**YOUR ASSIGNMENT:** Every record below must be copied exactly, with images dropped.
(MATERIAL PROVIDED Opens)
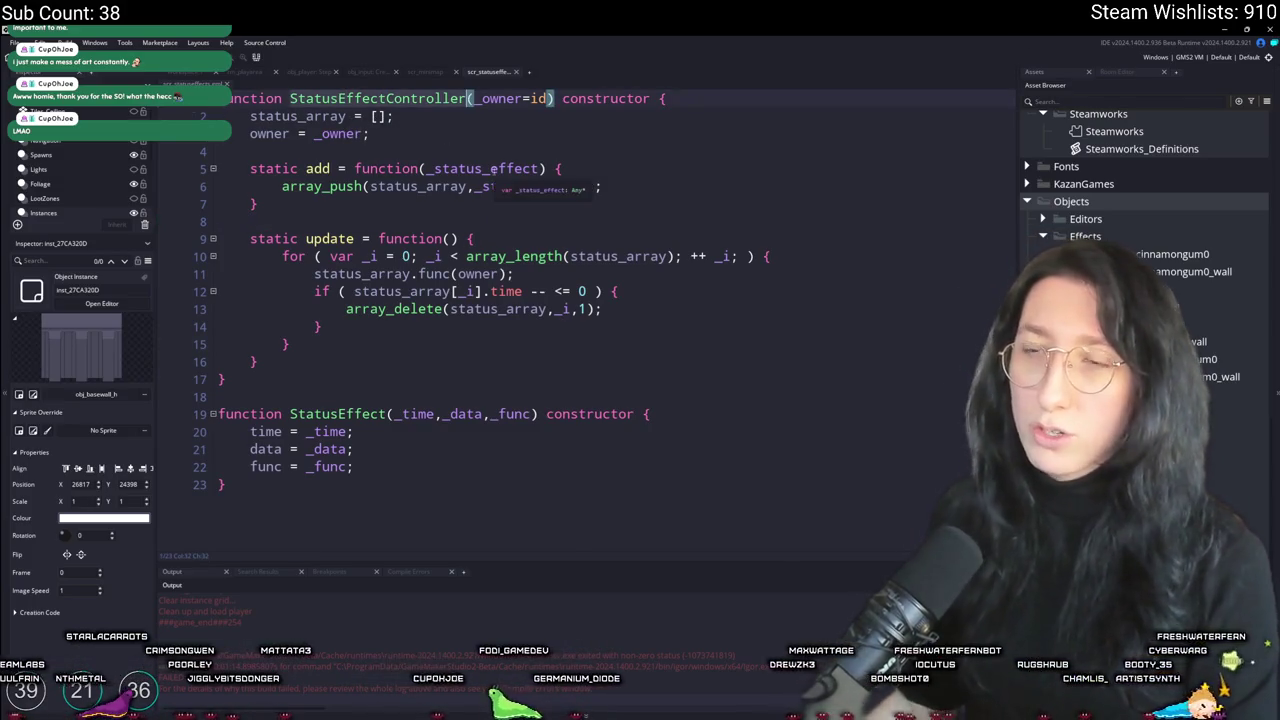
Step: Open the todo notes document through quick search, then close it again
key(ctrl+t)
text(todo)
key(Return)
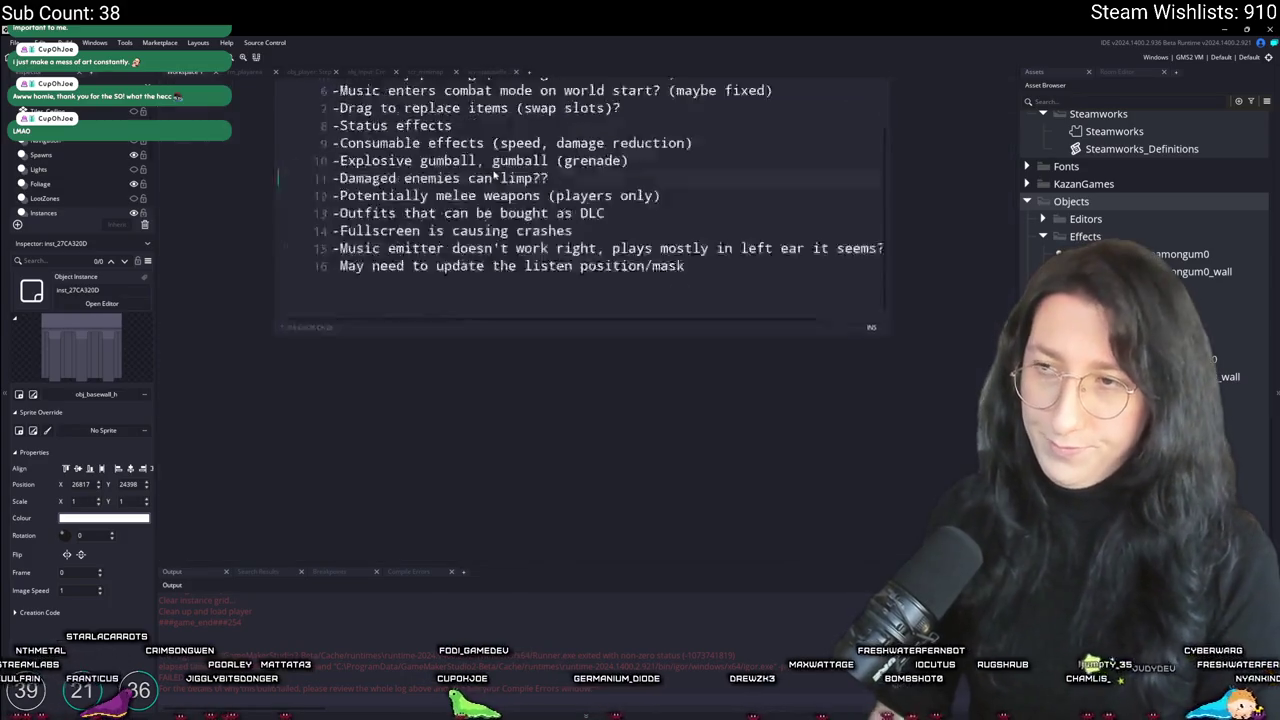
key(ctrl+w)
(MATERIAL PROVIDED Closes)
**RESPONSE:**
Step: Open the todo notes document through quick search, then close it again
key(ctrl+t)
text(todo)
key(Return)
key(ctrl+w)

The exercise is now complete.